**Problem statement**
If a line in the data below contains the word "down", copy it out.

**Data**
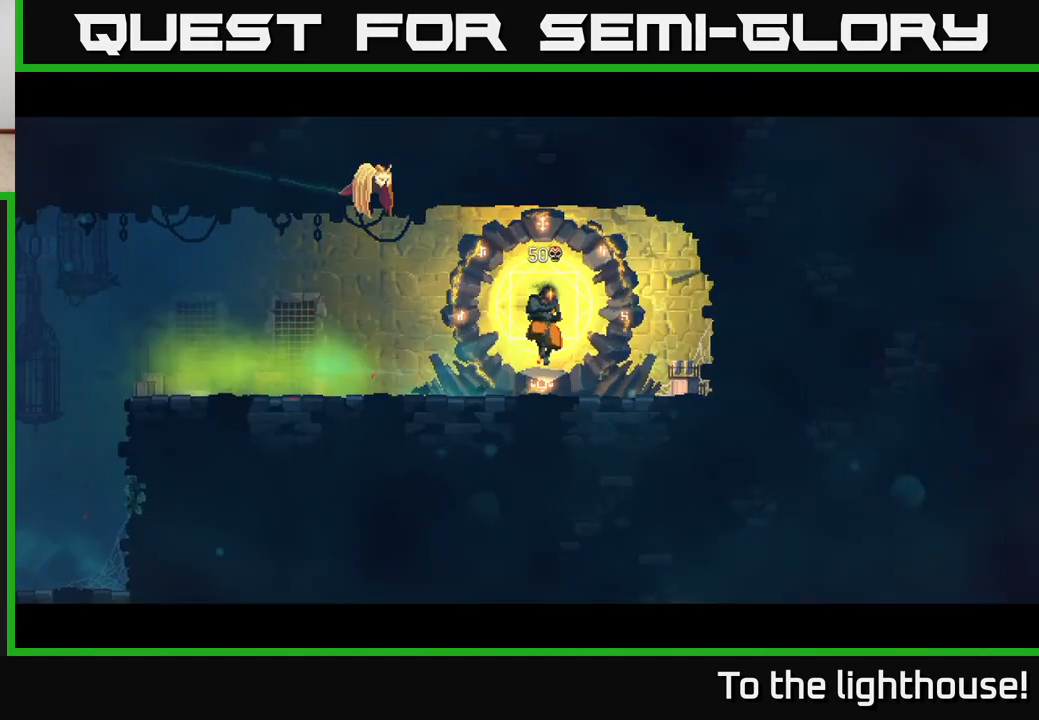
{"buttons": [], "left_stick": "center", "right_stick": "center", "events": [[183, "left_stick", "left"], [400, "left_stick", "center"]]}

---

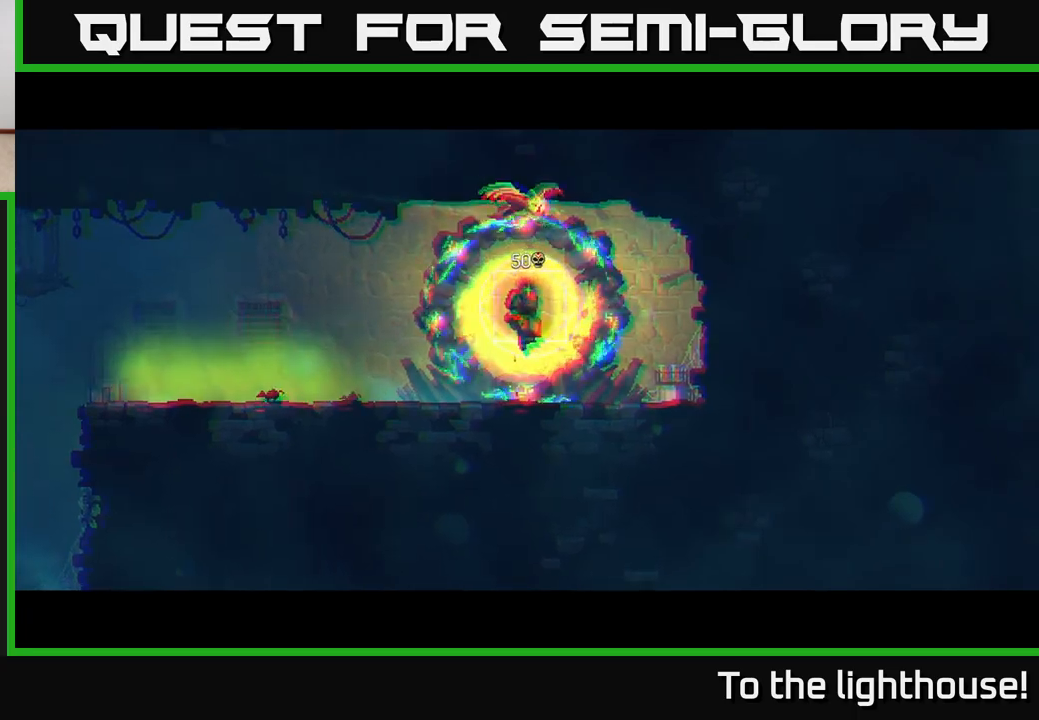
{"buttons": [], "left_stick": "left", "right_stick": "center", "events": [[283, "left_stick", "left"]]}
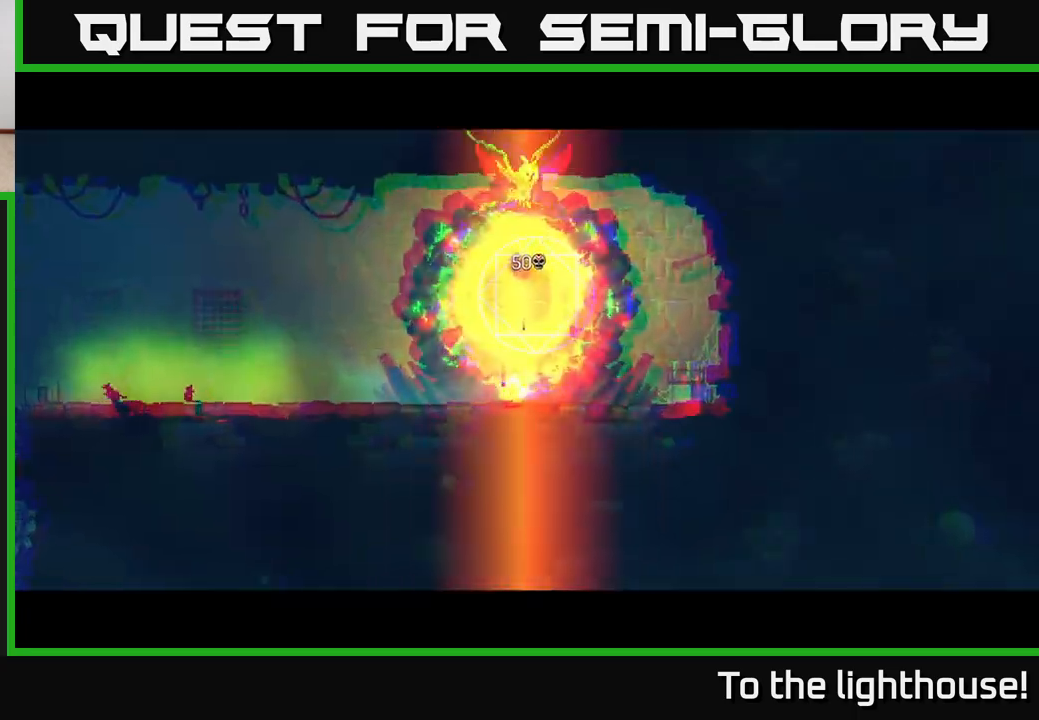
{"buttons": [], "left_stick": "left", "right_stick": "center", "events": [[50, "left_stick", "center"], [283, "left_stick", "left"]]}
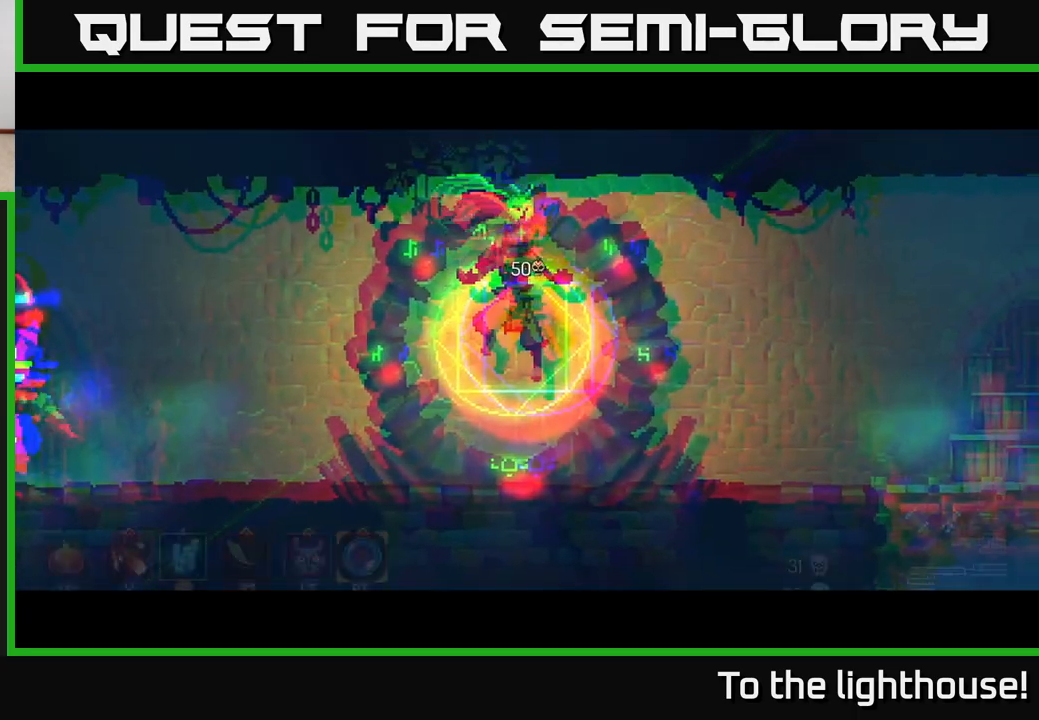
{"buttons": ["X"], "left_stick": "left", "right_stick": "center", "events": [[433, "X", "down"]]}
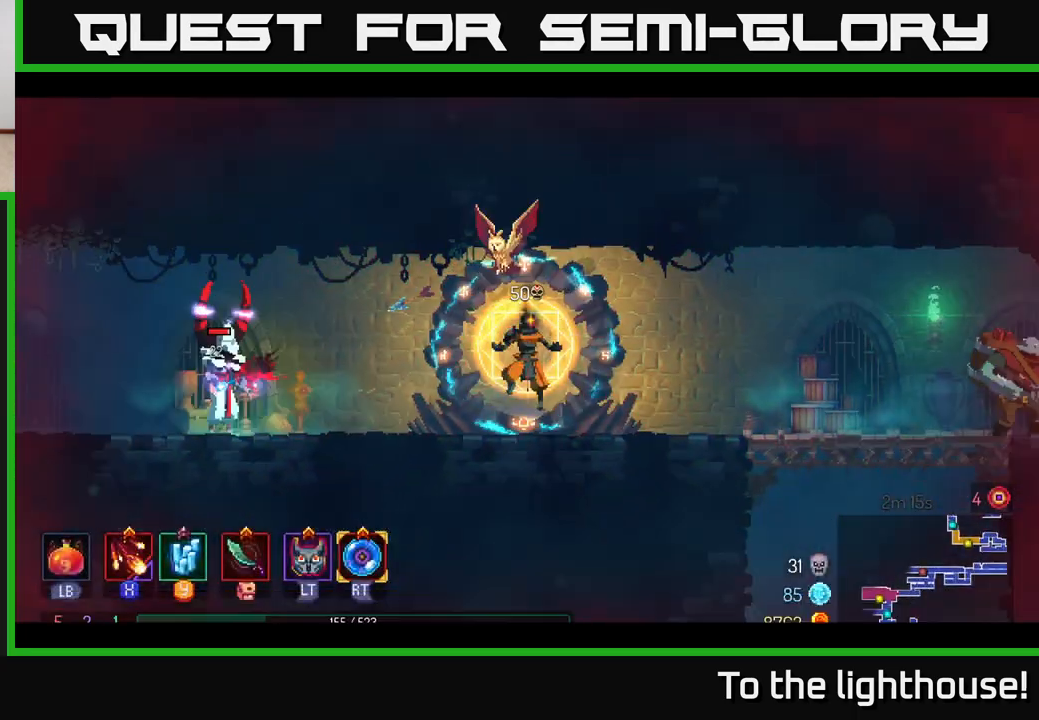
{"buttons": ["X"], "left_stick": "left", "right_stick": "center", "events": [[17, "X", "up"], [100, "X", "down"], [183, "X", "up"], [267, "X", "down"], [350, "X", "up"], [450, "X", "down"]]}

...

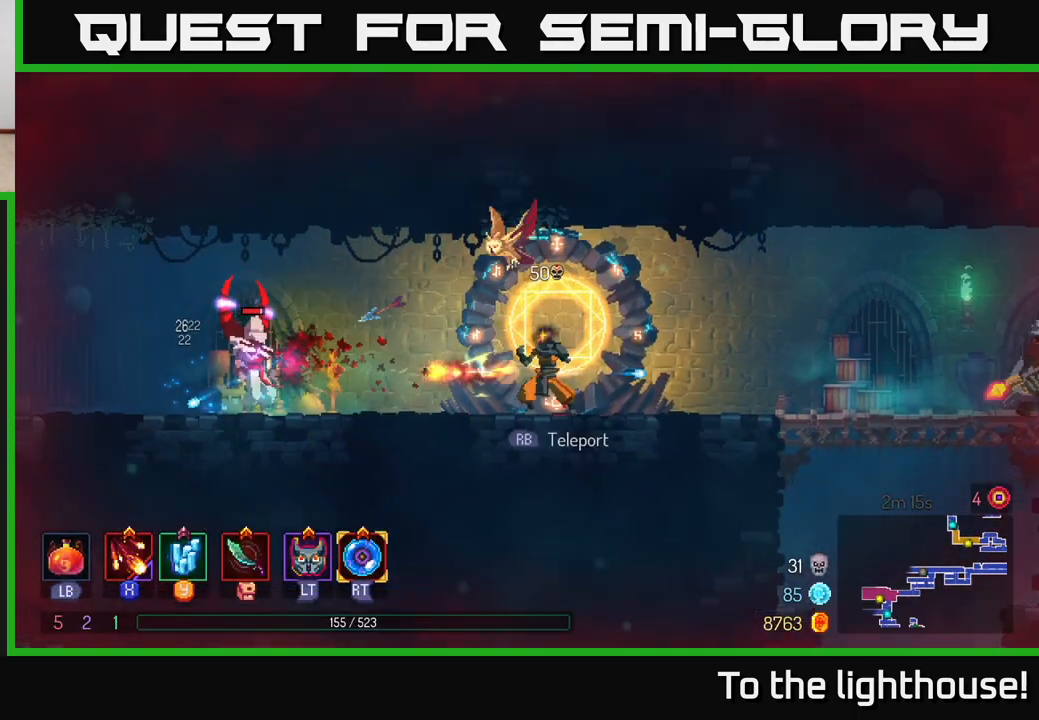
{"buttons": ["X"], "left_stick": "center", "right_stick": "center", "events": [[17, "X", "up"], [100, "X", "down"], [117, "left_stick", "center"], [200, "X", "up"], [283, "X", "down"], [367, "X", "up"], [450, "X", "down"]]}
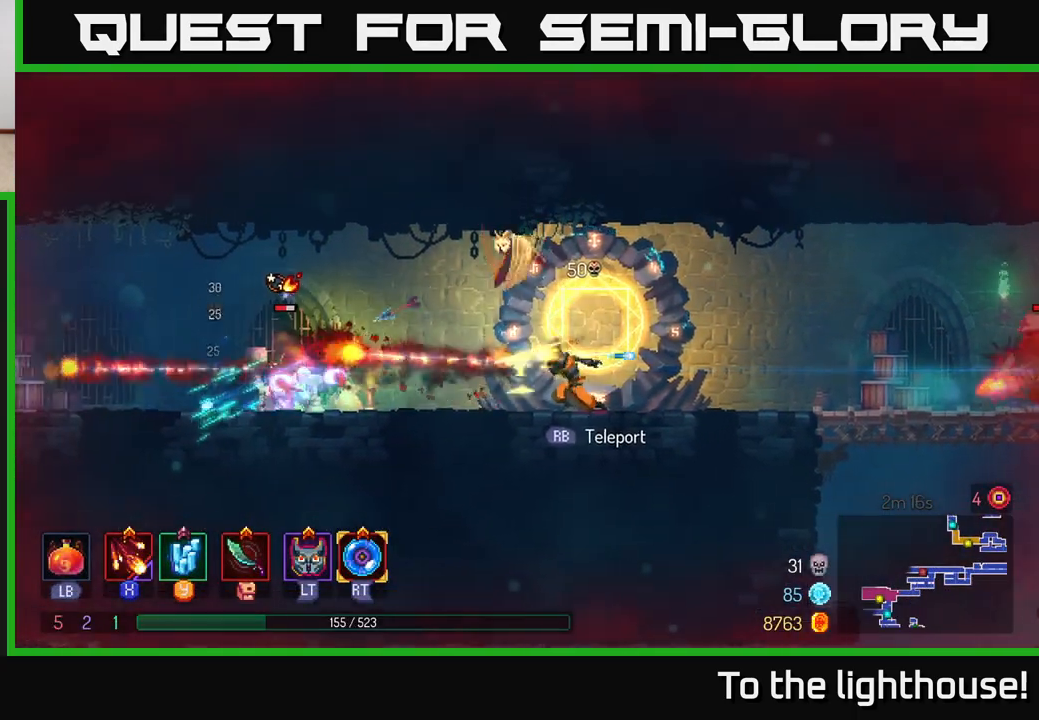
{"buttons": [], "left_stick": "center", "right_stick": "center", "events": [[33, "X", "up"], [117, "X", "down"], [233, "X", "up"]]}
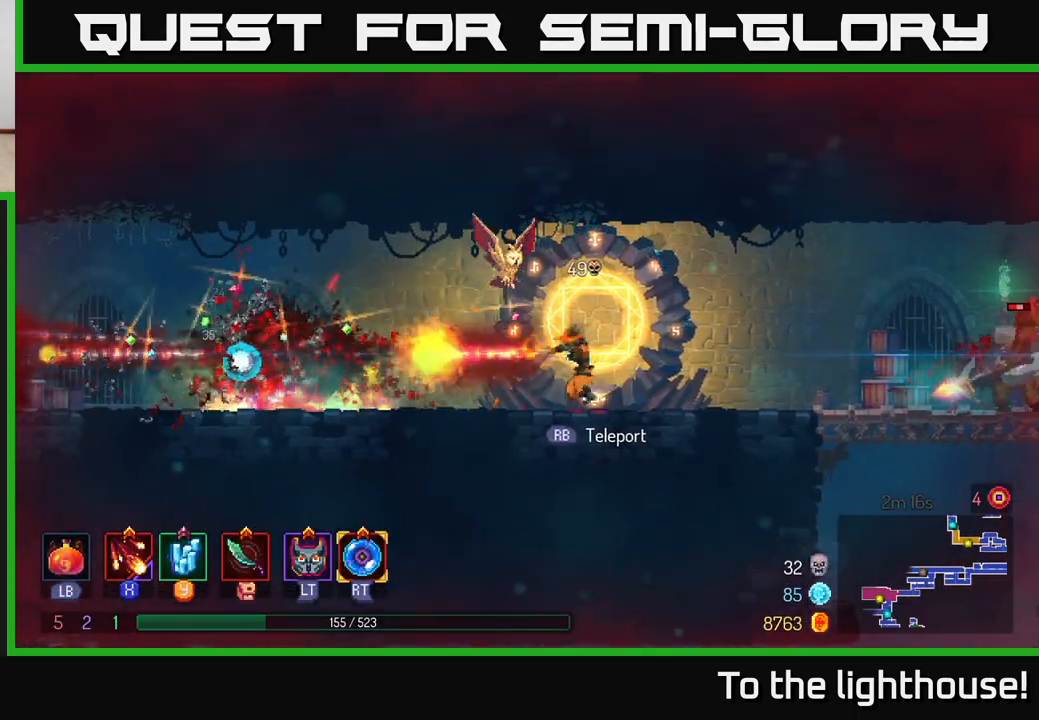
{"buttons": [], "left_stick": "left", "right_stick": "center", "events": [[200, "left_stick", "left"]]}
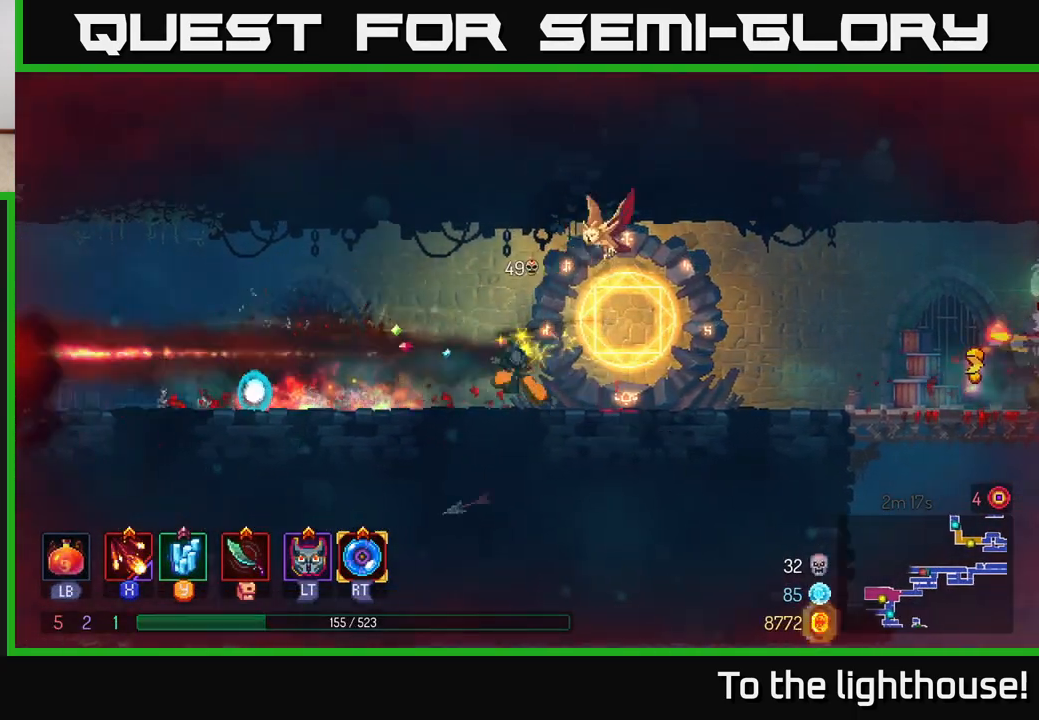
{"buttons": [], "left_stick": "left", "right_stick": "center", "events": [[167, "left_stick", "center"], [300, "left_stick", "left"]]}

**Response to the task**
{"buttons": ["X"], "left_stick": "left", "right_stick": "center", "events": [[433, "X", "down"]]}
{"buttons": ["X"], "left_stick": "left", "right_stick": "center", "events": [[17, "X", "up"], [100, "X", "down"], [183, "X", "up"], [267, "X", "down"], [350, "X", "up"], [450, "X", "down"]]}
{"buttons": ["X"], "left_stick": "center", "right_stick": "center", "events": [[17, "X", "up"], [100, "X", "down"], [117, "left_stick", "center"], [200, "X", "up"], [283, "X", "down"], [367, "X", "up"], [450, "X", "down"]]}
{"buttons": [], "left_stick": "center", "right_stick": "center", "events": [[33, "X", "up"], [117, "X", "down"], [233, "X", "up"]]}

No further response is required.